Depuis novembre 2014, et la fin de la randomisation, l'étude IPERGAY est entrée dans sa dernière phase. Une seule personne a été infectée au cours de cette période, soit une incidence de 0,91 %. Le patient infecté est de plus un cas particulier : « Il s'agit d'une personne qui avait arrêté la PrEP car elle se croyait dans une relation stable avec une personne non contaminée, détaille le Pr Jean François Molina, coordinateur d'IPERGAY et chef du service des maladies infectieuses et tropicales de l’hôpital Saint-Louis, elle s'est trompée puisqu'elle a été contaminée par son compagnon. » Un vaste programme de recherche ANRS PREVENIR évaluera la PrEP à grande échelle en Ile-de-France à partir de la fin 2016.

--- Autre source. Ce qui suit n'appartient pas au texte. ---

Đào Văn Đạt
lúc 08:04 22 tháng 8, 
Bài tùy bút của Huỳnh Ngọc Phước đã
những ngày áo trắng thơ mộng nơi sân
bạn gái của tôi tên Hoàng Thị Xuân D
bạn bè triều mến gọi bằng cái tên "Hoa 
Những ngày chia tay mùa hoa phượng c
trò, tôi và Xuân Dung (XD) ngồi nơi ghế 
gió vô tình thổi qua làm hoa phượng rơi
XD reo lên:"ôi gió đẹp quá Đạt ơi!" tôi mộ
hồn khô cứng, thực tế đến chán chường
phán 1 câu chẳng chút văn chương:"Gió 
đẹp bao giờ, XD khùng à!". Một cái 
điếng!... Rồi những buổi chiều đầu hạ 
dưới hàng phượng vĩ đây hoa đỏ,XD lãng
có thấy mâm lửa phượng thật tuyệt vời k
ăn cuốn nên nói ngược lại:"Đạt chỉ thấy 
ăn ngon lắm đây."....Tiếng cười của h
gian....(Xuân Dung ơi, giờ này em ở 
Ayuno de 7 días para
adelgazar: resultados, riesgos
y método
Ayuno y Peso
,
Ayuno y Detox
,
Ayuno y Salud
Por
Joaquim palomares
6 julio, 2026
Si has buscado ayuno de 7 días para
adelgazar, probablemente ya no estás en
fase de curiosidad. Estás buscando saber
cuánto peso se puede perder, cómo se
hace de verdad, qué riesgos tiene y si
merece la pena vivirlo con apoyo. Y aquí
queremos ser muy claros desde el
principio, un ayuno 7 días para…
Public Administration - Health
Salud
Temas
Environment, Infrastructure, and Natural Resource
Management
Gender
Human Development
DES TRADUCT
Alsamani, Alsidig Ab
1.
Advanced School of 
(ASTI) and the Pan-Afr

Autres résultats en faveur de la PrEP également présentés à Durban : ceux de l'étude HPTN 052, publiés en simultanés dans le « New England Journal of Medecine ». Cette étude pivot a été menée sur plus de 3 500 participants, soit 1 763 couples séro discordants, répartis dans 9 pays (Botswana, Brésil, Inde, Kenya, Malawi, Afrique du Sud, Thaïlande Zimbabwe et États Unis) par les chercheurs de l'université de Caroline du Nord. Elle montre que la PrEP prévient 93 % des infections au sein de couples séro discordants.